- Written problem:
Copy out the material below in full, swapping every "Coordinate frame" for "Mask dimensions" and leaving all else unchanged.

Stored records:
>> BEGIN

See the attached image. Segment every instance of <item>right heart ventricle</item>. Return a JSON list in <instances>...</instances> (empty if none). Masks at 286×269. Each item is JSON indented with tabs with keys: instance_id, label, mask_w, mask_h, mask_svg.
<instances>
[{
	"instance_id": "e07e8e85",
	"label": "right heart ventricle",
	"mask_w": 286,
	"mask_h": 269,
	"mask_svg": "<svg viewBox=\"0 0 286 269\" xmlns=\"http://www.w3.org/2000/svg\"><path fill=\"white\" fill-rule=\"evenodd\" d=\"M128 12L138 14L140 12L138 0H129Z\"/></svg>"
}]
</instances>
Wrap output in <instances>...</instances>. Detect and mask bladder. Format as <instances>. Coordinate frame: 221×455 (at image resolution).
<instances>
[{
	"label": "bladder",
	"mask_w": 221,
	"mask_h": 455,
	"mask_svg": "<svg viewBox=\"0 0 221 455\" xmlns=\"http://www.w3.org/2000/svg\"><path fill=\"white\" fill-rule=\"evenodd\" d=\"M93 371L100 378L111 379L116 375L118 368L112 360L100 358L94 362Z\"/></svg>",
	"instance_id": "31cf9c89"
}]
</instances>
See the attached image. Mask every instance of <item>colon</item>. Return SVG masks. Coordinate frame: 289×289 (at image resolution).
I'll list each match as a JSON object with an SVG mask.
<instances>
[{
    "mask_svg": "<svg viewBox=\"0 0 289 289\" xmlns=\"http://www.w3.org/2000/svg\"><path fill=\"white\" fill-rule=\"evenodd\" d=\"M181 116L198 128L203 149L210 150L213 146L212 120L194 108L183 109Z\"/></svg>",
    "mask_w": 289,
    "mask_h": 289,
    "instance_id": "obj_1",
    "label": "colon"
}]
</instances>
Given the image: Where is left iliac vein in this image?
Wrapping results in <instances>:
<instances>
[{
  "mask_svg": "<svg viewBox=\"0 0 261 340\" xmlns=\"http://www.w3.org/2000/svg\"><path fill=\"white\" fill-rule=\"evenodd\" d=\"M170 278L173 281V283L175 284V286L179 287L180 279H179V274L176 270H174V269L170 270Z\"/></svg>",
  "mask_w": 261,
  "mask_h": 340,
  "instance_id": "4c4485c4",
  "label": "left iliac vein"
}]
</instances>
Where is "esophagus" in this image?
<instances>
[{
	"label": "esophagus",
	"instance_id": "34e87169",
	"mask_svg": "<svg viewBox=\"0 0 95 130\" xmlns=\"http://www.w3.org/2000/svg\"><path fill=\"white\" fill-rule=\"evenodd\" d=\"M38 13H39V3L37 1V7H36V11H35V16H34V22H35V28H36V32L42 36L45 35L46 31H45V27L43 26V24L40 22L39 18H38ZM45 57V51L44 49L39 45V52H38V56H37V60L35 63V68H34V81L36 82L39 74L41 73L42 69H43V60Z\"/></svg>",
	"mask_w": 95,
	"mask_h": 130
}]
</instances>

>> END

- Solution below:
See the attached image. Segment every instance of <item>right heart ventricle</item>. Return a JSON list in <instances>...</instances> (empty if none). Masks at 286×269. Each item is JSON indented with tabs with keys: instance_id, label, mask_w, mask_h, mask_svg.
<instances>
[{
	"instance_id": "e07e8e85",
	"label": "right heart ventricle",
	"mask_w": 286,
	"mask_h": 269,
	"mask_svg": "<svg viewBox=\"0 0 286 269\" xmlns=\"http://www.w3.org/2000/svg\"><path fill=\"white\" fill-rule=\"evenodd\" d=\"M128 12L138 14L140 12L138 0H129Z\"/></svg>"
}]
</instances>
Wrap output in <instances>...</instances>. Detect and mask bladder. Format as <instances>. Mask dimensions: 221×455 (at image resolution).
<instances>
[{
	"label": "bladder",
	"mask_w": 221,
	"mask_h": 455,
	"mask_svg": "<svg viewBox=\"0 0 221 455\" xmlns=\"http://www.w3.org/2000/svg\"><path fill=\"white\" fill-rule=\"evenodd\" d=\"M93 371L100 378L111 379L116 375L118 368L112 360L100 358L94 362Z\"/></svg>",
	"instance_id": "31cf9c89"
}]
</instances>
See the attached image. Mask every instance of <item>colon</item>. Return SVG masks. Mask dimensions: 289×289 (at image resolution).
I'll list each match as a JSON object with an SVG mask.
<instances>
[{
    "mask_svg": "<svg viewBox=\"0 0 289 289\" xmlns=\"http://www.w3.org/2000/svg\"><path fill=\"white\" fill-rule=\"evenodd\" d=\"M181 116L198 128L203 149L210 150L213 146L212 120L194 108L183 109Z\"/></svg>",
    "mask_w": 289,
    "mask_h": 289,
    "instance_id": "obj_1",
    "label": "colon"
}]
</instances>
Given the image: Where is left iliac vein in this image?
Wrapping results in <instances>:
<instances>
[{
  "mask_svg": "<svg viewBox=\"0 0 261 340\" xmlns=\"http://www.w3.org/2000/svg\"><path fill=\"white\" fill-rule=\"evenodd\" d=\"M170 278L173 281V283L175 284V286L179 287L180 279H179V274L176 270H174V269L170 270Z\"/></svg>",
  "mask_w": 261,
  "mask_h": 340,
  "instance_id": "4c4485c4",
  "label": "left iliac vein"
}]
</instances>
Where is "esophagus" in this image?
<instances>
[{
	"label": "esophagus",
	"instance_id": "34e87169",
	"mask_svg": "<svg viewBox=\"0 0 95 130\" xmlns=\"http://www.w3.org/2000/svg\"><path fill=\"white\" fill-rule=\"evenodd\" d=\"M38 13H39V3L37 1V7H36V11H35V16H34V22H35V28H36V32L42 36L45 35L46 31H45V27L43 26V24L40 22L39 18H38ZM45 57V51L44 49L39 45V52H38V56H37V60L35 63V68H34V81L36 82L39 74L41 73L42 69H43V60Z\"/></svg>",
	"mask_w": 95,
	"mask_h": 130
}]
</instances>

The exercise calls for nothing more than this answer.